Courage on the Battlefield: Canada's Military Heritage, Vol. 2

Description

341 pages
Contains Photos, Illustrations, Bibliography, Index
$35.00
ISBN 0-07-551556-3
DDC 355.00971

Year

1993

Contributor

Reviewed by Sidney Allinson

Sidney Allinson is a Victoria-based communications consultant, Canadian
news correspondent for Britain’s The Army Quarterly and Defence, and
author of The Bantams: The Untold Story of World War I.

Review

Courage remains one of the most universally admired of human virtues, on
or off the battlefield. This book, the second of a planned three-volume
set, offers further true-life examples of bravery by several hundred
Canadians involved in world conflicts in the period 1812 to 1953.

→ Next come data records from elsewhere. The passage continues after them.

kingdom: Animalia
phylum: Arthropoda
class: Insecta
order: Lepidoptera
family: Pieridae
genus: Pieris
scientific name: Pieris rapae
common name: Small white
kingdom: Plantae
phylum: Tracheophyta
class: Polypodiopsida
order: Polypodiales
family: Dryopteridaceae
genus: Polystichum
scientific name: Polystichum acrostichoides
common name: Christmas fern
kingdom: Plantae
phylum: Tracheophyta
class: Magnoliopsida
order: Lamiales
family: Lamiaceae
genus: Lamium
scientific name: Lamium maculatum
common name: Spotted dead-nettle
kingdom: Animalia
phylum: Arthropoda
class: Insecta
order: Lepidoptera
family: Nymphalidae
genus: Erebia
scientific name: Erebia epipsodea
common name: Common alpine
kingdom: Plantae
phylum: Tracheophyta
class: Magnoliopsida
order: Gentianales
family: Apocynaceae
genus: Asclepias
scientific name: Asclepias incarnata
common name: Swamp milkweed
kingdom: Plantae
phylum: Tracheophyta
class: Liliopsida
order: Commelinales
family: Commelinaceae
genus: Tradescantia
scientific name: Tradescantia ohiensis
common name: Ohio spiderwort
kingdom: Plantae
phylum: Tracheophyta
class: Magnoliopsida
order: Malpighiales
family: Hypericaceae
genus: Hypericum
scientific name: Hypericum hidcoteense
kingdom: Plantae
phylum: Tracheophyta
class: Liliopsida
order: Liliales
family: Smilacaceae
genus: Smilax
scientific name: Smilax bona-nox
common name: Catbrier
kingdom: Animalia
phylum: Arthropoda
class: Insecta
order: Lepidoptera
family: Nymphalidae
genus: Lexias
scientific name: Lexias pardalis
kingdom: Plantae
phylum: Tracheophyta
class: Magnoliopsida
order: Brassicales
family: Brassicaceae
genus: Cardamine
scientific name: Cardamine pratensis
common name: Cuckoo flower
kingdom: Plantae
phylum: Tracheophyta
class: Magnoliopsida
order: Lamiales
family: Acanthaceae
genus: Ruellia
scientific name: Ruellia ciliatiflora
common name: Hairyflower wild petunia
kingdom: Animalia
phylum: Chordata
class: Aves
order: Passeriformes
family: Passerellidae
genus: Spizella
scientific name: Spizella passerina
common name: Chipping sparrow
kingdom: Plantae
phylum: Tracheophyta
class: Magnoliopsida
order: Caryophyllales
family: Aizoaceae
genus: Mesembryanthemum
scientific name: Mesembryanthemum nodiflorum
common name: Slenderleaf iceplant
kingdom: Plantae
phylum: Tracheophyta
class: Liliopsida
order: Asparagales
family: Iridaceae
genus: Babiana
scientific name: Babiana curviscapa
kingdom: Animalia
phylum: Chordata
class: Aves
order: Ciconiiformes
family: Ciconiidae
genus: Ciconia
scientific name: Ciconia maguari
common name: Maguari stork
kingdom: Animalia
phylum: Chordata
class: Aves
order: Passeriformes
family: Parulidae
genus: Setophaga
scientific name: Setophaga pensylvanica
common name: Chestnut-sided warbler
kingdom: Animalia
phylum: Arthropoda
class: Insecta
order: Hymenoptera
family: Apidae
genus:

Arthur Bishop has close personal knowledge of military valor; he was a
Spitfire pilot in World War II and is the son of Canada’s most
decorated World War I hero, “Billy” Bishop, V.C. He makes it clear
that this compendium can be selective only, representative of literally
thousands of Canadian soldiers whose stories warrant being told.
However, he has chosen his examples well, giving brief accounts of the
battle circumstances.

One is struck by the diversity of backgrounds found among these
Canadian soldiers. Nearly all were military amateurs who left quiet
civilian lives to fight in their country’s cause. Though some
19th-century conflicts are included, participants in the two world wars
dominate the book. Together these stories remind us that the price of
peace today was courage in yesterday’s wars.